Though this sentiment relates to this article I also find it somewhat disconnected in the context of Mark and Ted's opinions of their roles. A lot of commenters clearly seem like they're already in established programming roles with a degree of authority they enjoy, whereas these two guys in the article aren't. They're new to their company, and are striving to get to a place where they're satisfied (quite the opposite situation from many of the commenters).

Next, the general message I gathered from this article is that being successful in an organisation is apparently about having an awareness of your surroundings and making small yet persistent changes without getting in the way of others. Doing the opposite, which in Ted's case was shameless self-promotion, working hard, working overtime and being highly-strung with a drive to get further is not the way to succeed.

Now I find this VERY debatable, because a lot of it is subjective to the organisation's culture. What's to say that in another organisation that values aggressive proactiveness Ted would've been promoted instead, while Mark would have taken another year or two to move up? You cannot teach people how to be successful in management based on one case-study. Furthermore, each staff had no idea of their performance until the actual bonus time and hence were kept in the dark. There's something wrong here if Ted was convinced he was on the right track. Isn't this what mid-year reviews are all about?

The key messages I can see here are to have an aim, observe and adapt. Mark had an aim, which was to somehow distinguish himself from the pack. He observed his environment and he adapted. Ted had an aim too (promotion + bonus), which he clearly observed because he seemed to have worked his butt off. Having failed to get his promotion he now has to adapt (move to a new company, change his ways, whatever).

The story isn't finished yet. A year later tables could turn. Mark could get comfortable with where he is and slip, while Ted could make it very big.


If we all took the advice of this article, we'd manage ourselves right out of business.

In my experience rewarding the top performing "hamsters" nets greater retention and gains for the organizations productivity than a sole focus on rising managers.


Or you might manage yourself into a highly efficient team structure with managers who are actively enabling their people instead of jealously guarding a fiefdom.


He began ordering lunch for the investment group's weekly meeting and making sure office supplies were ordered on time and in the right quantities. It was obvious he didn't mind pitching in where help was needed, and his supervisors began to notice his work ethic.

That's surprising. I would think that if someone did that at an investment bank, they'd get fired and replaced with an administrative assistant. Same work, less pay.

It also sounds like Ted made himself a real pest.

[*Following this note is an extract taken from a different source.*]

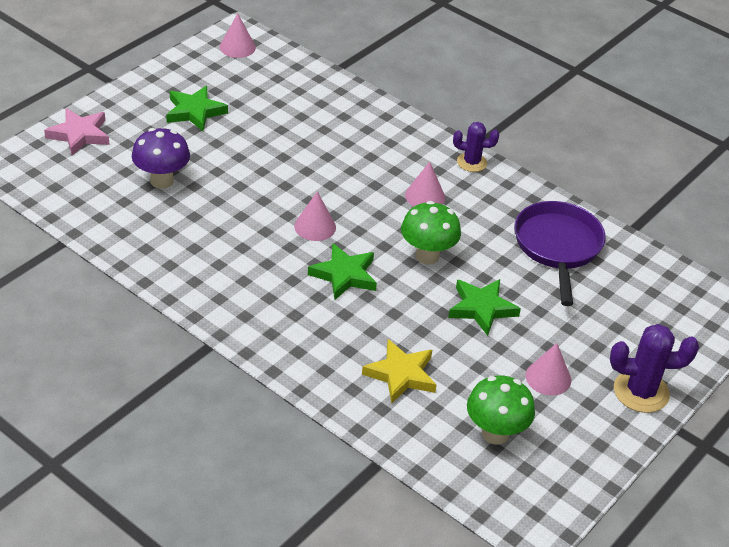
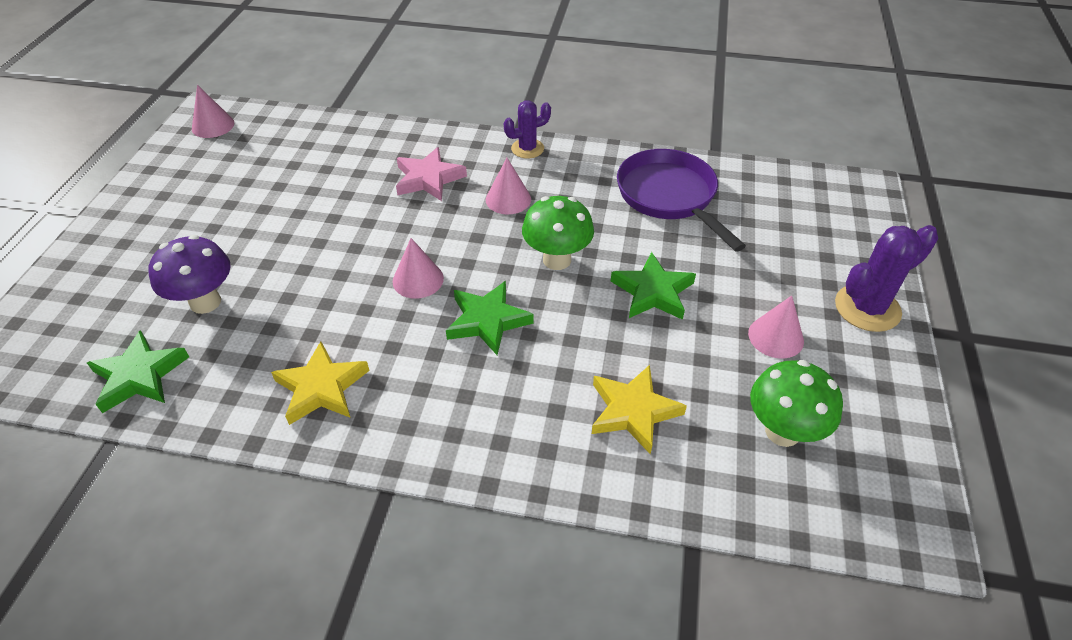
camera: 25 degrees left, 5 degrees up
pink star [44,108,109,156] -> pink star moved to [396,147,467,201]
green star [166,86,228,131] -> green star moved to [87,330,189,413]
none -> yellow star [271,341,370,425]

A lot of investments banking jobs average 12+ hour days. People waste a lot of time sitting at their desk with little to do, because they can't leave until their boss does, and their boss can't leave untill his boss leaves, and the people at the top got their by working late for years.


From my take on the article, he did that _and_ his regular work.

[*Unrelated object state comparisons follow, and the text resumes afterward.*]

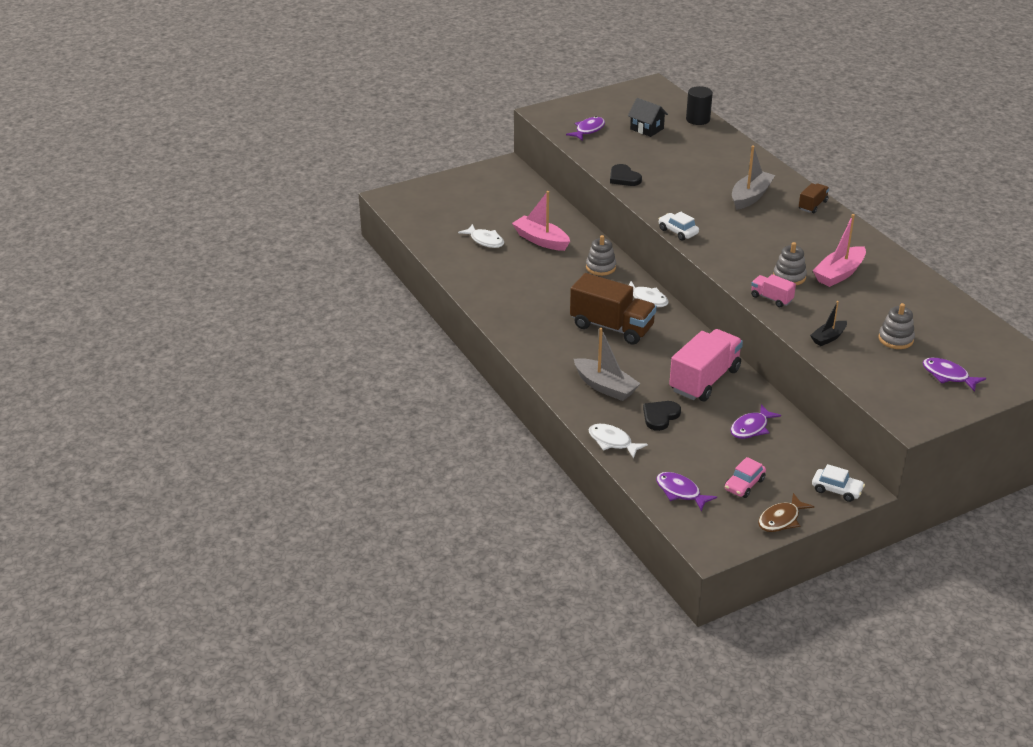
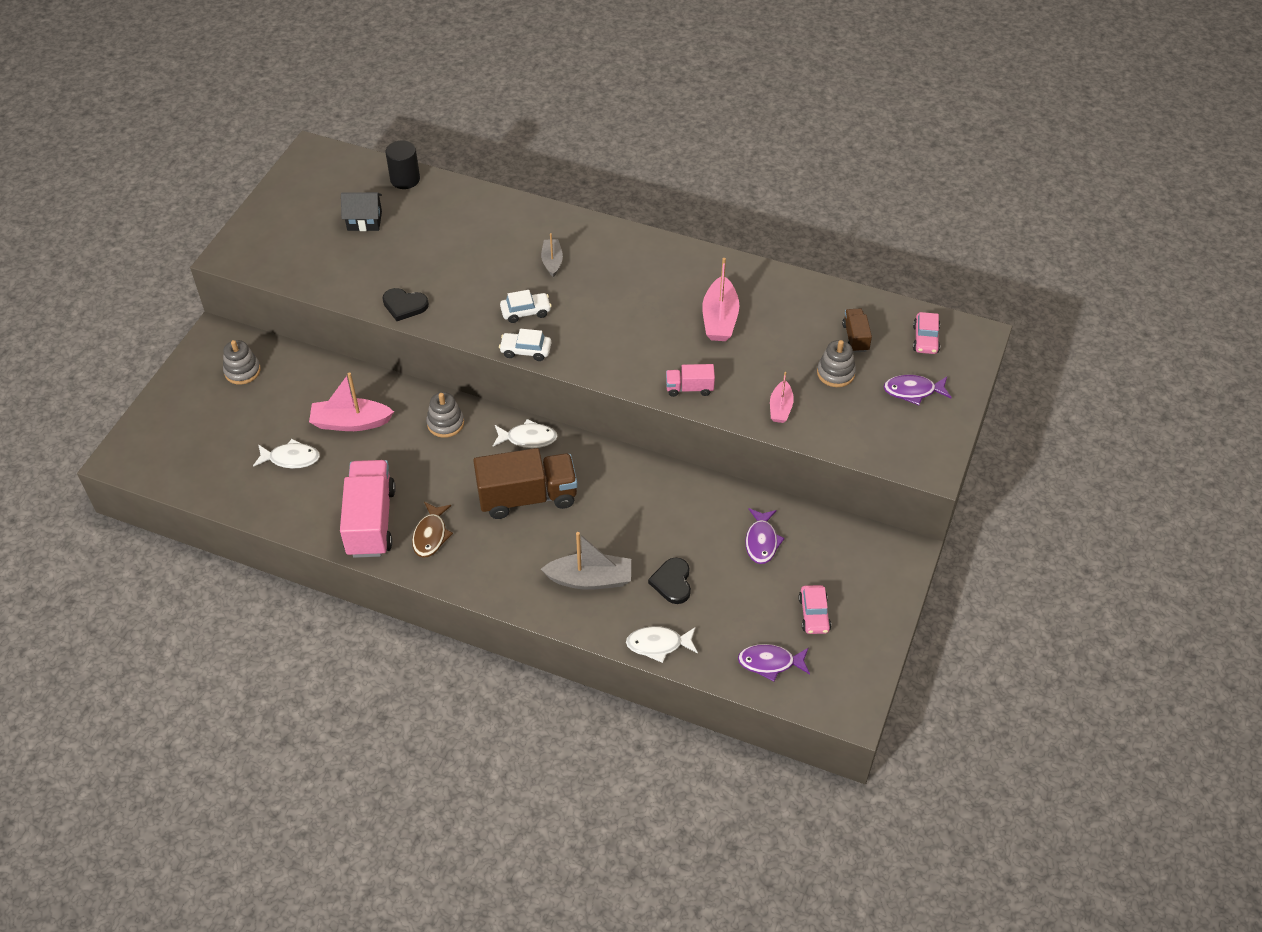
camera: 40 degrees left, 15 degrees up
purple fish [566,116,605,141] -> none
pink truck [669,329,743,401] -> pink truck moved to [340,460,396,558]
grey boat [732,145,775,210] -> grey boat [541,233,563,277], size x0.60
brown fish [758,493,814,532] -> brown fish moved to [412,502,453,558]
grey stacking toy [773,242,807,285] -> grey stacking toy moved to [223,340,261,385]
brown truck [799,183,829,213] -> brown truck moved to [842,308,872,353]
black boat [810,301,847,346] -> pink boat [770,372,794,423]
white car [812,464,865,502] -> white car moved to [500,290,552,323]
none -> pink car [913,312,940,354]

"It took only a few minutes, so it didn't keep him from his other work"


In my company, the unwritten rule is that incompetent managers usually take up the responsibility of ordering lunch and office supplies. Occasionally, some nonsensical "compliance" paper work is generated to produce the illusion of work.


Good article. Reminds me of the advice given by this Foerster guy. http://www.careeradvicebook.com/ Almost exactly what he recommends.

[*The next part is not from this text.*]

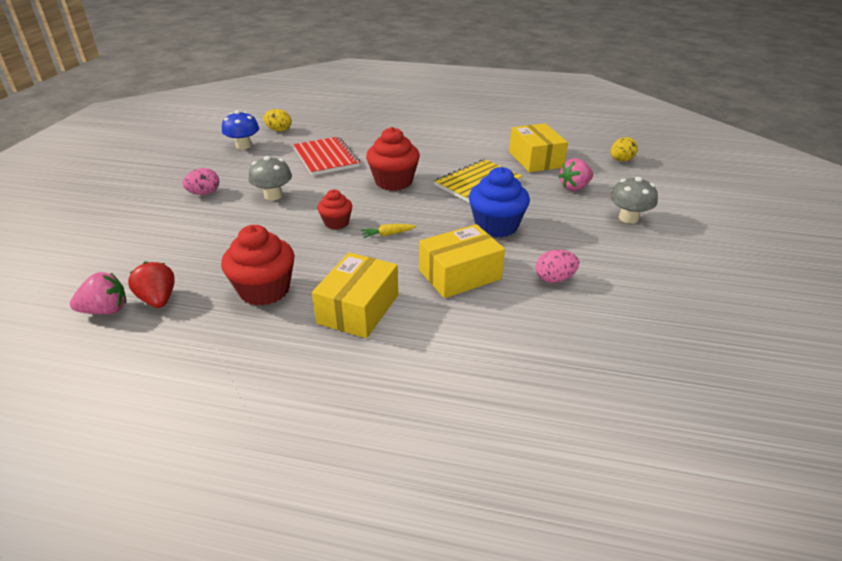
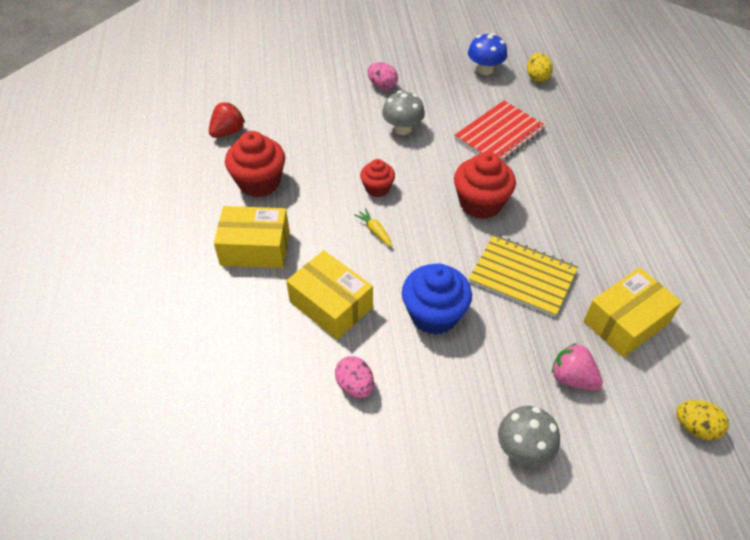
camera: 70 degrees right, 15 degrees up
pink strawberry [70,272,126,315] -> none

Sound Pretty biased to the management side of the story. If Ted & and mark were equally intelligent/smart, and knowing that ted worked hard to do better than his collegues , Soon he would have been the "go to member of his team". and mark would remain the networking guy.

Felt this article assumes Mark is double smart. i.e he can network, see & improve what other departments are doing & be the "go to member" of the team.


I'm a little disappointed that this type of "you too can make sacrifices and work hard...for America!" propaganda made it to the top of HN, and really disappointed that it wasn't due to irony....


Where are you getting this sentiment from? At what point does the article mention "work[ing] hard for America"?